(Beginning of Material shown)

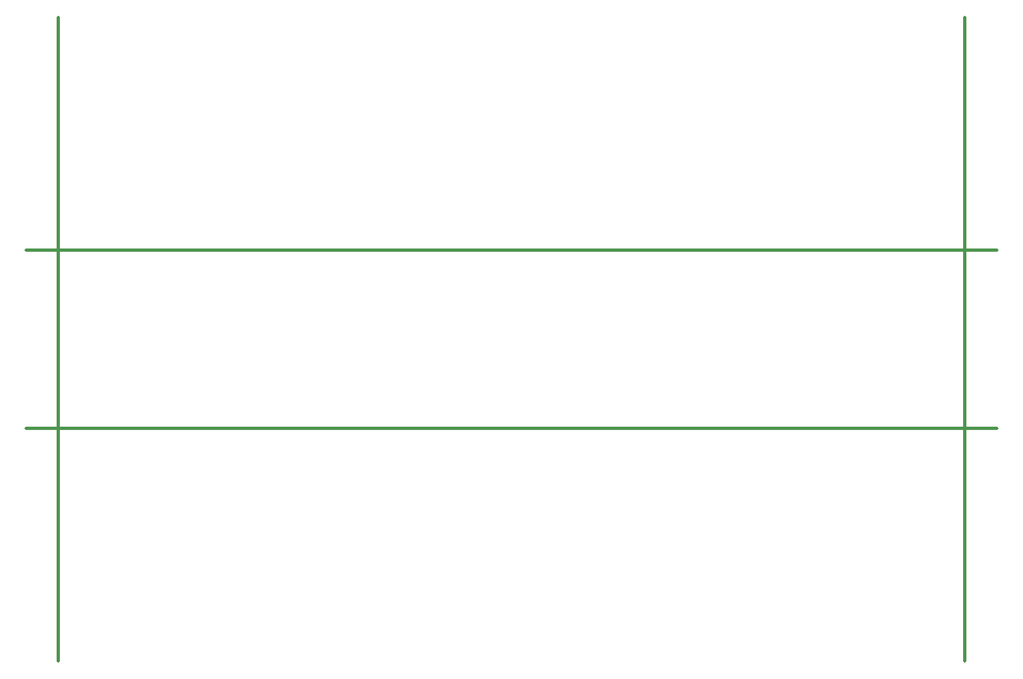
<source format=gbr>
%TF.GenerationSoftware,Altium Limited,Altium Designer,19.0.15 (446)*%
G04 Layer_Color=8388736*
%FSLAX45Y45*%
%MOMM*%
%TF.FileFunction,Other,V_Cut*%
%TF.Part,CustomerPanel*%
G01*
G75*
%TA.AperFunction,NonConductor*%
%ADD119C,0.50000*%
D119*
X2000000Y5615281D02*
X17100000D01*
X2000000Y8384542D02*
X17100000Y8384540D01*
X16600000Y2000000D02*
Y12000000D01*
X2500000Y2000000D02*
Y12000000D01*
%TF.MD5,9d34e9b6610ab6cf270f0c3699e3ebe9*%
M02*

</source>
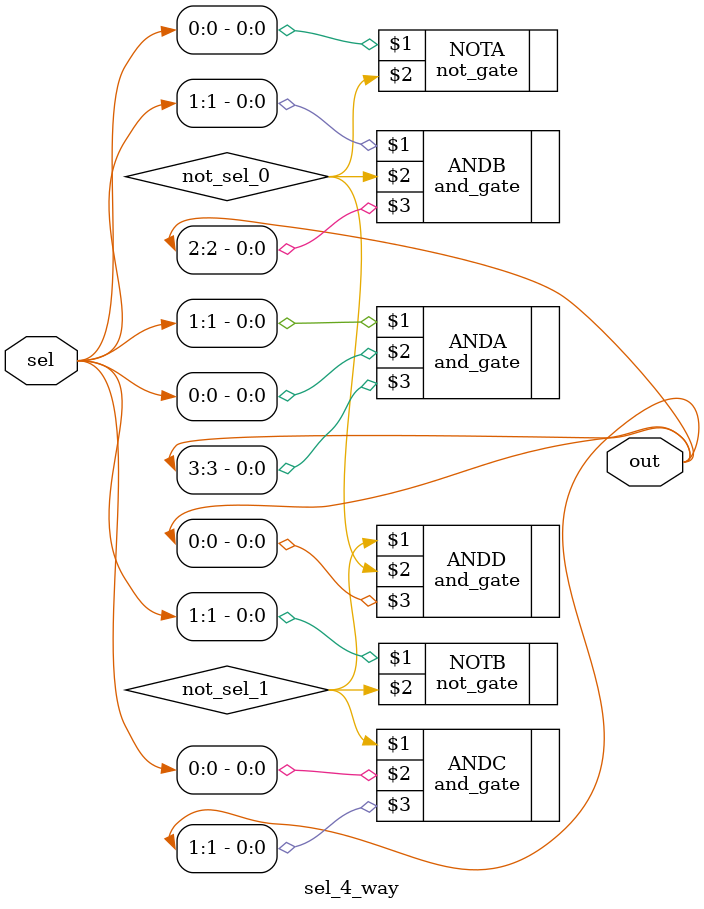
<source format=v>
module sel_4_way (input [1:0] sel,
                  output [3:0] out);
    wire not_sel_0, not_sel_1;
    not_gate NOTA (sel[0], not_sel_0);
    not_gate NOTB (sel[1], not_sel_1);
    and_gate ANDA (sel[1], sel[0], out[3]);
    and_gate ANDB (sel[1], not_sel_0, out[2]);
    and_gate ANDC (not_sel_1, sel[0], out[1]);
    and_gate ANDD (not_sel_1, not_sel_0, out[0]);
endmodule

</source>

(End of Material shown)
(Beginning of Material shown)

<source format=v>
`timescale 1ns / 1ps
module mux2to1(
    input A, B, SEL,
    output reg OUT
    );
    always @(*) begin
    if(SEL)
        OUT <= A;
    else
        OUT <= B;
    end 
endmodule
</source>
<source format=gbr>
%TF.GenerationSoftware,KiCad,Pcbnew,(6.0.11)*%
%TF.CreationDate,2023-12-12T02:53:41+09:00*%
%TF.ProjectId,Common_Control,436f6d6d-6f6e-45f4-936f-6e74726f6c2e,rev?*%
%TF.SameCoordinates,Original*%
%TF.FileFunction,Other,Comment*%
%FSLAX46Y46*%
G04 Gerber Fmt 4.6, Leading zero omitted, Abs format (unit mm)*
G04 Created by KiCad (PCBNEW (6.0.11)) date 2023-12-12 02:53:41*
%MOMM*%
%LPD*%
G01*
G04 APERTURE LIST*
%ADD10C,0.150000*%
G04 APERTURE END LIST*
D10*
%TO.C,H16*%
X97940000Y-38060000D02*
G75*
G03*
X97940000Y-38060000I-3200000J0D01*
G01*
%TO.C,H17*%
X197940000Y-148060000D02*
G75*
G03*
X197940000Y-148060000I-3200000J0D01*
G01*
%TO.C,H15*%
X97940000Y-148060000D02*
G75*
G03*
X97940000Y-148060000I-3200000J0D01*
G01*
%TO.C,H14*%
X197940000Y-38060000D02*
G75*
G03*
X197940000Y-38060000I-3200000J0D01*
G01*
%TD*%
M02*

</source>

(End of Material shown)

▶ Requirement: Copy out each line of the records that holds the string "LIST".

▶ Response area:
G04 APERTURE LIST*
G04 APERTURE END LIST*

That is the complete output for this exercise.